Broad-spectrum antibiotics are recommended as prophylaxis against infectious keratitis in patients with Kpro.6,25 In our practice, we choose moxifloxacin and/or vancomycin based on individual cases, additionally, a bandage contact lens is used, and each time it is replaced in the clinic, a single drop of 5 % iodopovidone is applied.
RB-PDAT introduces an alternative antimicrobial strategy, making it a potential consideration even in severe and refractory cases. Extensive effectiveness against various bacterial and fungal species has been documented and substantiated. Studies consistently show favorable outcomes against specific microbial agents,9,11,12 with the heightened inhibition attributed to the increased singlet oxygen production by rose bengal when excited with green light.26,27 RB-PDAT has several advantages as an alternative treatment, including the capacity to eliminate Pseudomonas species, oxidize virulence factors, enhance the tensile strength of the cornea, and remodel the extracellular matrix. This enhancement of corneal tensile strength proves beneficial in interrupting the corneal melting process that can occur during infection, thereby providing additional time for antimicrobial drugs to take effect.12,17,28, 29, 30, 31
In addition to RB-PDAT, another option for treating severe infectious keratitis is photoactivated chromophore corneal cross-linking (PACK-CXL). Said et al.32 demonstrated that PACK-CXL effectively reduced the risk of severe complications, such as corneal perforation, in cases of advanced keratitis with corneal melting. Although PACK-CXL did not significantly reduce the time to healing compared to standard antimicrobial therapy, it could serve as a valuable additional treatment. Hafezi et al.33 found that PACK-CXL was as effective as antimicrobial treatment in resolving early to moderate bacterial and fungal keratitis, regardless of the pathogen involved, making it particularly useful in cases of antimicrobial resistance. These findings support the potential use of PACK-CXL as a standalone and adjunctive treatment for severe or refractory infectious keratitis, expanding the available therapeutic options for challenging cases.
Despite PACK-CXL's effectiveness, it is important to note that studies have shown RB-PDAT to be more effective in vitro against several microorganisms compared to riboflavin-mediated PACK-CXL. For instance, RB-PDAT has demonstrated greater inhibition of bacterial strains such as Pseudomonas aeruginosa, with up to 93.9 % inhibition when combined with green light irradiation, compared to riboflavin's moderate effect.12 The decision to select RB-PDAT over PACK-CXL was primarily based on its superior efficacy against Pseudomonas species and our extensive experience in performing the RB-PDAT procedure at our practice.
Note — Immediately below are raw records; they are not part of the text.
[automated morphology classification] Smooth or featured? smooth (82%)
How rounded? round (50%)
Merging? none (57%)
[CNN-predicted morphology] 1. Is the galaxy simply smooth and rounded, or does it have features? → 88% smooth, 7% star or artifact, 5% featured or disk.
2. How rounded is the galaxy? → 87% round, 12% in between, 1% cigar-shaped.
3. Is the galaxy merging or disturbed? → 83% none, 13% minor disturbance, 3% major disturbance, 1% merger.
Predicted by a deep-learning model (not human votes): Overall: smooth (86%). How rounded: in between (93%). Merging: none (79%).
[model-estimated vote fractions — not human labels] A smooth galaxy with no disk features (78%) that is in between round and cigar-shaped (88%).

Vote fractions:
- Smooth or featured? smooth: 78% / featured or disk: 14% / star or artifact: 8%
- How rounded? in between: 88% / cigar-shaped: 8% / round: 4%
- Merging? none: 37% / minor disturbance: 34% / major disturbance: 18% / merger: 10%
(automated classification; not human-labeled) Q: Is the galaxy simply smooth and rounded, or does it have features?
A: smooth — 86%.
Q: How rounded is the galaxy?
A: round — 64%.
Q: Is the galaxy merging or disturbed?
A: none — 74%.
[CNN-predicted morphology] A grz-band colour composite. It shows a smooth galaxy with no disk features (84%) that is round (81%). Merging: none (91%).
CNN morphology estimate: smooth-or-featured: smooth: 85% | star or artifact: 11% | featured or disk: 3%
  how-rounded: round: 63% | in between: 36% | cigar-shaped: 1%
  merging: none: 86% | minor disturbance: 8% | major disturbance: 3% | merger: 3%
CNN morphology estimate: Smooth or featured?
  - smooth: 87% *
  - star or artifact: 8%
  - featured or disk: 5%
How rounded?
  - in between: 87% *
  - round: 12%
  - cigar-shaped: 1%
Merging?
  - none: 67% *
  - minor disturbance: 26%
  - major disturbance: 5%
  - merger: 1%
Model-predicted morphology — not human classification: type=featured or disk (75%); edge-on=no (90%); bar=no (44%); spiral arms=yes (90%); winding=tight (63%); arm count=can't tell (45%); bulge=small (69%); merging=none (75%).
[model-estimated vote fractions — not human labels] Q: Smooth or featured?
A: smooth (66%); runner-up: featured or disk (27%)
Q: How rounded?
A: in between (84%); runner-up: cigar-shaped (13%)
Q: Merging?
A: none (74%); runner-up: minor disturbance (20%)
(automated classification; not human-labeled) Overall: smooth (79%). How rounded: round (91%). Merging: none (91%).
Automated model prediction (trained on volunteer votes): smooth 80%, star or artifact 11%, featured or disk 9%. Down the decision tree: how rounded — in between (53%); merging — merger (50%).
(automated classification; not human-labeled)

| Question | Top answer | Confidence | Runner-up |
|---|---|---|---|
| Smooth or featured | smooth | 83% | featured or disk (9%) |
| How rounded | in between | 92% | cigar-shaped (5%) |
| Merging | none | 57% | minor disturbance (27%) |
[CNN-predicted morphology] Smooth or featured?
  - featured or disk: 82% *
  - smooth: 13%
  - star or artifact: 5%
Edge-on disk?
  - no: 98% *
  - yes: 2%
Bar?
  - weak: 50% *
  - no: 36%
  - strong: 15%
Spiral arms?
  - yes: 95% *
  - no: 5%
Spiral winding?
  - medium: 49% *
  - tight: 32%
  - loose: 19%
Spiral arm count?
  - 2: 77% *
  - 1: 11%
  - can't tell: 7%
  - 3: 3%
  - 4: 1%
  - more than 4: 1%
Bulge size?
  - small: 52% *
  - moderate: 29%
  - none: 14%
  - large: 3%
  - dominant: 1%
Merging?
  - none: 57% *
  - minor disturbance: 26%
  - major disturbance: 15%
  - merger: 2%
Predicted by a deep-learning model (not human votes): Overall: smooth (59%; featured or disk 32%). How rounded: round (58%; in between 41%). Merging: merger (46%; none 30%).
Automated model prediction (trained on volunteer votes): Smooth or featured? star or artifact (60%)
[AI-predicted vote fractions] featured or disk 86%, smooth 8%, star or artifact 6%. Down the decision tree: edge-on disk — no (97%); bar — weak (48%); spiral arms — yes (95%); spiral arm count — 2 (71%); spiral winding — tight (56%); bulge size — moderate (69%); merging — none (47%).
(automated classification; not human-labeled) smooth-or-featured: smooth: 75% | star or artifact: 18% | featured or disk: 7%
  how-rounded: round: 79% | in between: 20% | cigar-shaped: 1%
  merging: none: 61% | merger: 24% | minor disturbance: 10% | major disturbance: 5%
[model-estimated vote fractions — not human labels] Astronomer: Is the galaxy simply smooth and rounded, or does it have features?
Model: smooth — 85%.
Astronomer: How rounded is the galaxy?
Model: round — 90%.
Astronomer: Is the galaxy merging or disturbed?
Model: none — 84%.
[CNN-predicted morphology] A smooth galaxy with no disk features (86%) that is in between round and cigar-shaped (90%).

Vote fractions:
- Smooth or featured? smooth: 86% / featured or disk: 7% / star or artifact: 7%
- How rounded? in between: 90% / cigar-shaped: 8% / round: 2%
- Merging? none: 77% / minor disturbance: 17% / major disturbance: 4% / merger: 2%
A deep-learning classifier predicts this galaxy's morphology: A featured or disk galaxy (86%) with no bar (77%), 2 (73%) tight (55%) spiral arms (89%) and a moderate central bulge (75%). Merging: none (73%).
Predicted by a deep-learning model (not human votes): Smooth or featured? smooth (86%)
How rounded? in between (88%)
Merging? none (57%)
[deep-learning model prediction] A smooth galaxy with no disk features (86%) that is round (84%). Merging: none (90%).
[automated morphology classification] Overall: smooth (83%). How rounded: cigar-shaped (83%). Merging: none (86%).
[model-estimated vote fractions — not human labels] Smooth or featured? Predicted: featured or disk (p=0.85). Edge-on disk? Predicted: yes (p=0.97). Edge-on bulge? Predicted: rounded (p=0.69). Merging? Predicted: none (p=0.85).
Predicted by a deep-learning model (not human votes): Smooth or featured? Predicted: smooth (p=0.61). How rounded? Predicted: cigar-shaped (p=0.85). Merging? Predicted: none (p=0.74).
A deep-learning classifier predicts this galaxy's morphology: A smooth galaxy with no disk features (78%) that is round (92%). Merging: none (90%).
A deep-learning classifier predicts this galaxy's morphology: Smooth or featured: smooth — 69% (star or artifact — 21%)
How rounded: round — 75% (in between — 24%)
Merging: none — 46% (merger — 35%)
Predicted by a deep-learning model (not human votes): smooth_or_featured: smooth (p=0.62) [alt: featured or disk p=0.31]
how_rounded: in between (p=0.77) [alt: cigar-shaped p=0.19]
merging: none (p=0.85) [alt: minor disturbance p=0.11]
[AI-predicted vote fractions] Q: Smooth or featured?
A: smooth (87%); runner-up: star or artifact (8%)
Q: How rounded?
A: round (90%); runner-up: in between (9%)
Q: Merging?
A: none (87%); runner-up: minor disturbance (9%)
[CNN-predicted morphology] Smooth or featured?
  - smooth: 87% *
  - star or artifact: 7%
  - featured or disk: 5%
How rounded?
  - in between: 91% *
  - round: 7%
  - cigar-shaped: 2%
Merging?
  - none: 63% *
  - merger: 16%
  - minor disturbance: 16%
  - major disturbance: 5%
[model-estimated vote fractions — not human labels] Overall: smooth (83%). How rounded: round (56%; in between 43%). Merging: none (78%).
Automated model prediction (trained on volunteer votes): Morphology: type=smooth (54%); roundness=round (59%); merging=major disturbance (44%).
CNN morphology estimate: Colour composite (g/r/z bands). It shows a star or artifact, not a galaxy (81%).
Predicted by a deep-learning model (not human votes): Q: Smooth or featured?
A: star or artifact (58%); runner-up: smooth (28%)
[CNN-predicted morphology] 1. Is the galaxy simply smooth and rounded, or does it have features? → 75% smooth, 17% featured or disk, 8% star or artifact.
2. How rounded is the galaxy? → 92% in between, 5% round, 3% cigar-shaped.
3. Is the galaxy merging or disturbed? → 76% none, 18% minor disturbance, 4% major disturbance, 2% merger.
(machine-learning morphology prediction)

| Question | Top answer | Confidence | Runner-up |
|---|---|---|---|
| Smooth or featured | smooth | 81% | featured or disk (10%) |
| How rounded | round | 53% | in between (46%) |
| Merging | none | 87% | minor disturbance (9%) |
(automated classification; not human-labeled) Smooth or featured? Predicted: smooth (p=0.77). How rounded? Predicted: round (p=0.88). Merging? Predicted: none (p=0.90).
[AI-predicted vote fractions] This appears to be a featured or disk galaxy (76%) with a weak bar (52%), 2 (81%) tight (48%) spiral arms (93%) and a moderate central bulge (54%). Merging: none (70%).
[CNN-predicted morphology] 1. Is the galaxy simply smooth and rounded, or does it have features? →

Previous studies suggest that RB-PDAT could serve as an adjunct therapy to treat corneal infections. In a pilot clinical study, Naranjo et al.17 reported a success rate of 72 %, which later increased to 77.4 % in an intermediate-term clinical outcomes study,34 both without reported adverse effects. In both studies, infectious keratitis was caused by different microorganisms including Acanthamoeba, Fusarium, Curvularia, and Pseudomonas, although none involved patients with keratoprosthesis. The average time to clinical resolution exhibited variability, the first study reported a resolution time of 46.9 ± 26.4 days after RB-PDAT, while the second study indicated a time frame of 2.72 ± 1.85 months. In our case, the patient achieved clinical resolution 21 days after RB-PDAT.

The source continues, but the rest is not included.